→ **Data records**
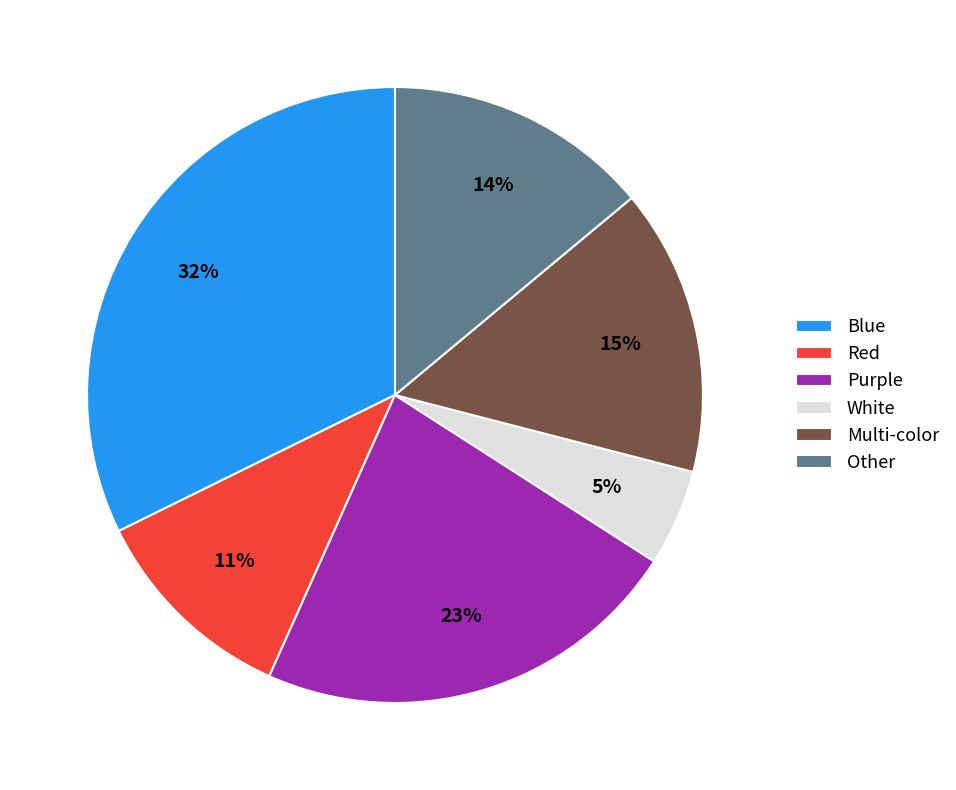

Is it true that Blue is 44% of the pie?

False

---

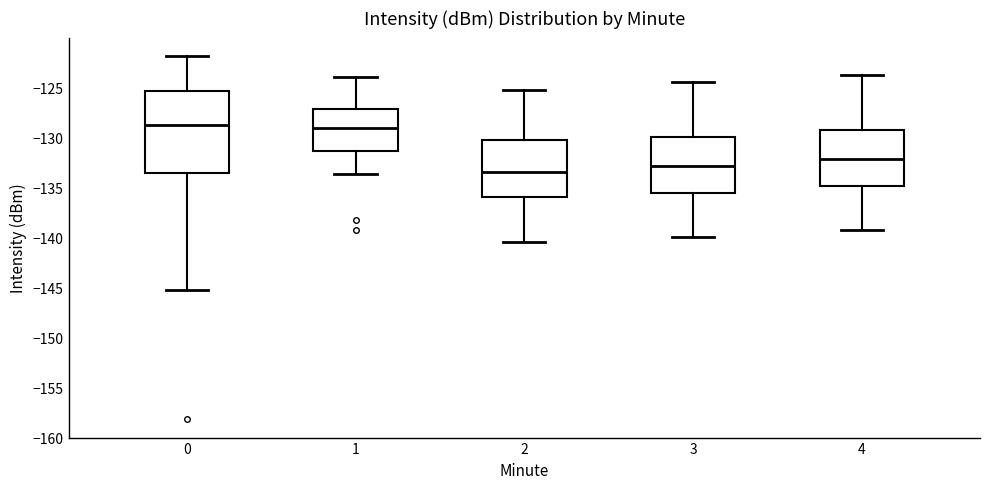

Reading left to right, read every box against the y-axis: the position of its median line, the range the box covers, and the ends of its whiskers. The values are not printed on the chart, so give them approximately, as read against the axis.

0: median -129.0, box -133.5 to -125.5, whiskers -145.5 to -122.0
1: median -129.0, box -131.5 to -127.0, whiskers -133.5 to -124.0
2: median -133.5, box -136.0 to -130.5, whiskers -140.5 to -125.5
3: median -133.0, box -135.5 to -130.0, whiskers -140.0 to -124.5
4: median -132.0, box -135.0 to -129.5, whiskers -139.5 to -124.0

→ **What needs to be done**
Copy out every line of the entries above that contains the word "printed".

→ **Expected answer**
Reading left to right, read every box against the y-axis: the position of its median line, the range the box covers, and the ends of its whiskers. The values are not printed on the chart, so give them approximately, as read against the axis.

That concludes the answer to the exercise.